Les activités humaines transforment les paysages de l’est des États-Unis, augmentant le risque d’incendies de forêt destructeurs menaçant les populations et les écosystèmes.
La région est des États-Unis connaît une augmentation significative des incidents d’incendies de forêt, suscitant des inquiétudes chez les experts quant aux impacts potentiels sur les grandes métropoles. Des incendies qui semblaient jadis constituer une menace lointaine principalement pour les États de l’ouest menacent désormais l’est, où se concentre environ 80 % de la population américaine. Ces dernières années, le pays a été frappé par des incendies dévastateurs, notamment la destruction de près de 60 000 acres en Californie en 2025. Un changement dans les régimes d’incendie et le potentiel de dommages aux infrastructures dans les villes densément peuplées pourraient avoir des conséquences dramatiques, rapportent les experts.
Traditionnellement, l’est des États-Unis est caractérisé par un climat tempéré et humide, à l’opposé des conditions plus sèches de l’ouest. Cependant, les incendies de forêt deviennent de plus en plus fréquents. Winslow Hansen, écologiste forestier et directeur du Western Fire and Forest Resilience Collaborative, souligne que les actions humaines, comme les cigarettes jetées, peuvent déclencher des incendies pendant les périodes sèches, notamment après la chute des feuilles d’automne ou avant la nouvelle pousse printanière. L’augmentation de la fréquence des incendies n’est pas limitée aux zones rurales ; des centres urbains comme New York commencent à en ressentir les conséquences. En novembre 2024, la fumée des incendies dans la grande région métropolitaine de New York a entraîné une mauvaise qualité de l’air, Brooklyn enregistrant certaines des pires conditions. Un incendie ayant éclaté dans Prospect Park a endommagé un habitat forestier critique à l’intérieur des limites de la ville.

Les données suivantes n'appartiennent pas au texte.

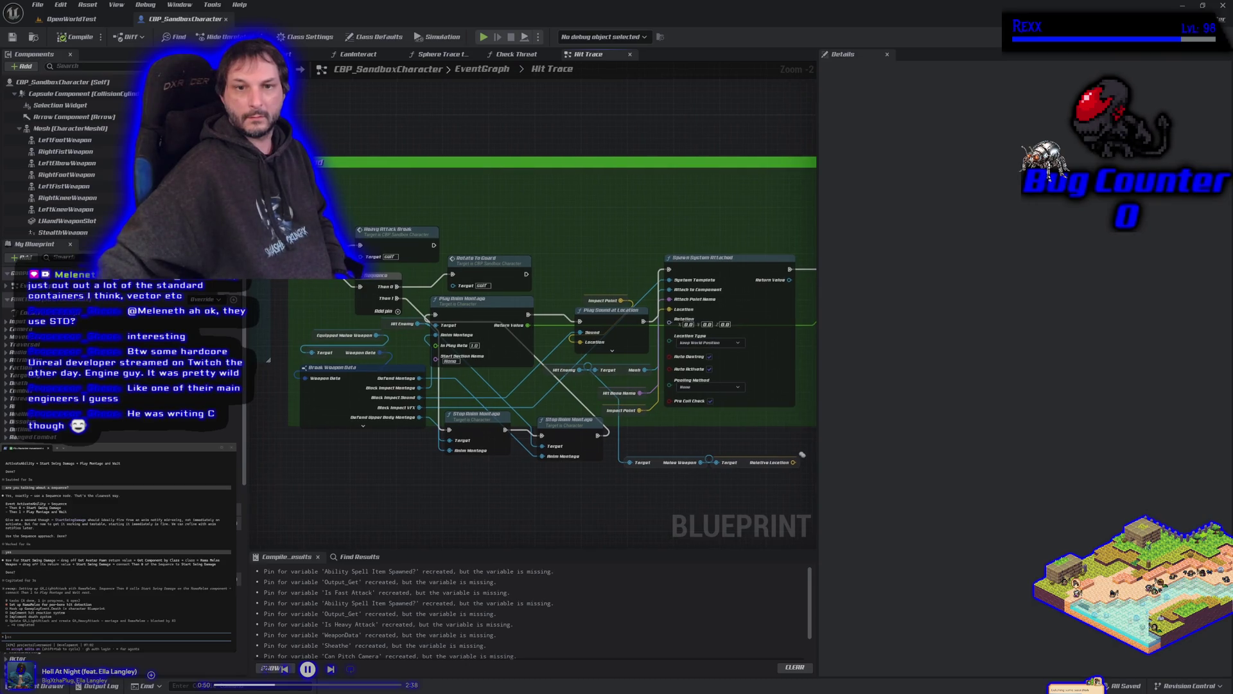
left_click_drag(802, 454, 747, 449)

Qu’est-ce qui motive ces changements ?
Plusieurs facteurs expliquent la fréquence et l’intensité des incendies dans l’est des États-Unis. Erica Smithwick, professeure de géographie à l’Université Penn State, souligne la nécessité de comprendre l’interaction complexe des facteurs humains, végétaux et climatiques qui façonnent les régimes d’incendie, tant historiquement que pour l’avenir. Smithwick insiste sur le fait que les variations dans l’inflammabilité de la végétation, les pratiques de brûlage culturel et les facteurs climatiques historiques jouent un rôle significatif dans les risques d’incendie. Une préoccupation croissante concerne l’interface urbain-sauvage (WUI), où le développement urbain rencontre la terre forestière. La densité de population plus élevée dans ces zones pose un défi unique, augmentant les impacts potentiels des incendies.
La gestion des terres est compliquée par la diversité des juridictions et des réglementations variées à travers les régions. Cette complexité rend difficile la mise en place de politiques de gestion des incendies coordonnées. Smithwick fait remarquer que les systèmes de communication d’urgence rencontrent également des difficultés, certaines zones à risque d’incendie pouvant être intégrées dans des juridictions plus larges, obscurcissant les évaluations et les réponses précises aux risques. Par ailleurs, le changement climatique exacerbe les conditions favorables aux incendies, modifiant les variables environnementales influençant le moment et le lieu des départs de feux.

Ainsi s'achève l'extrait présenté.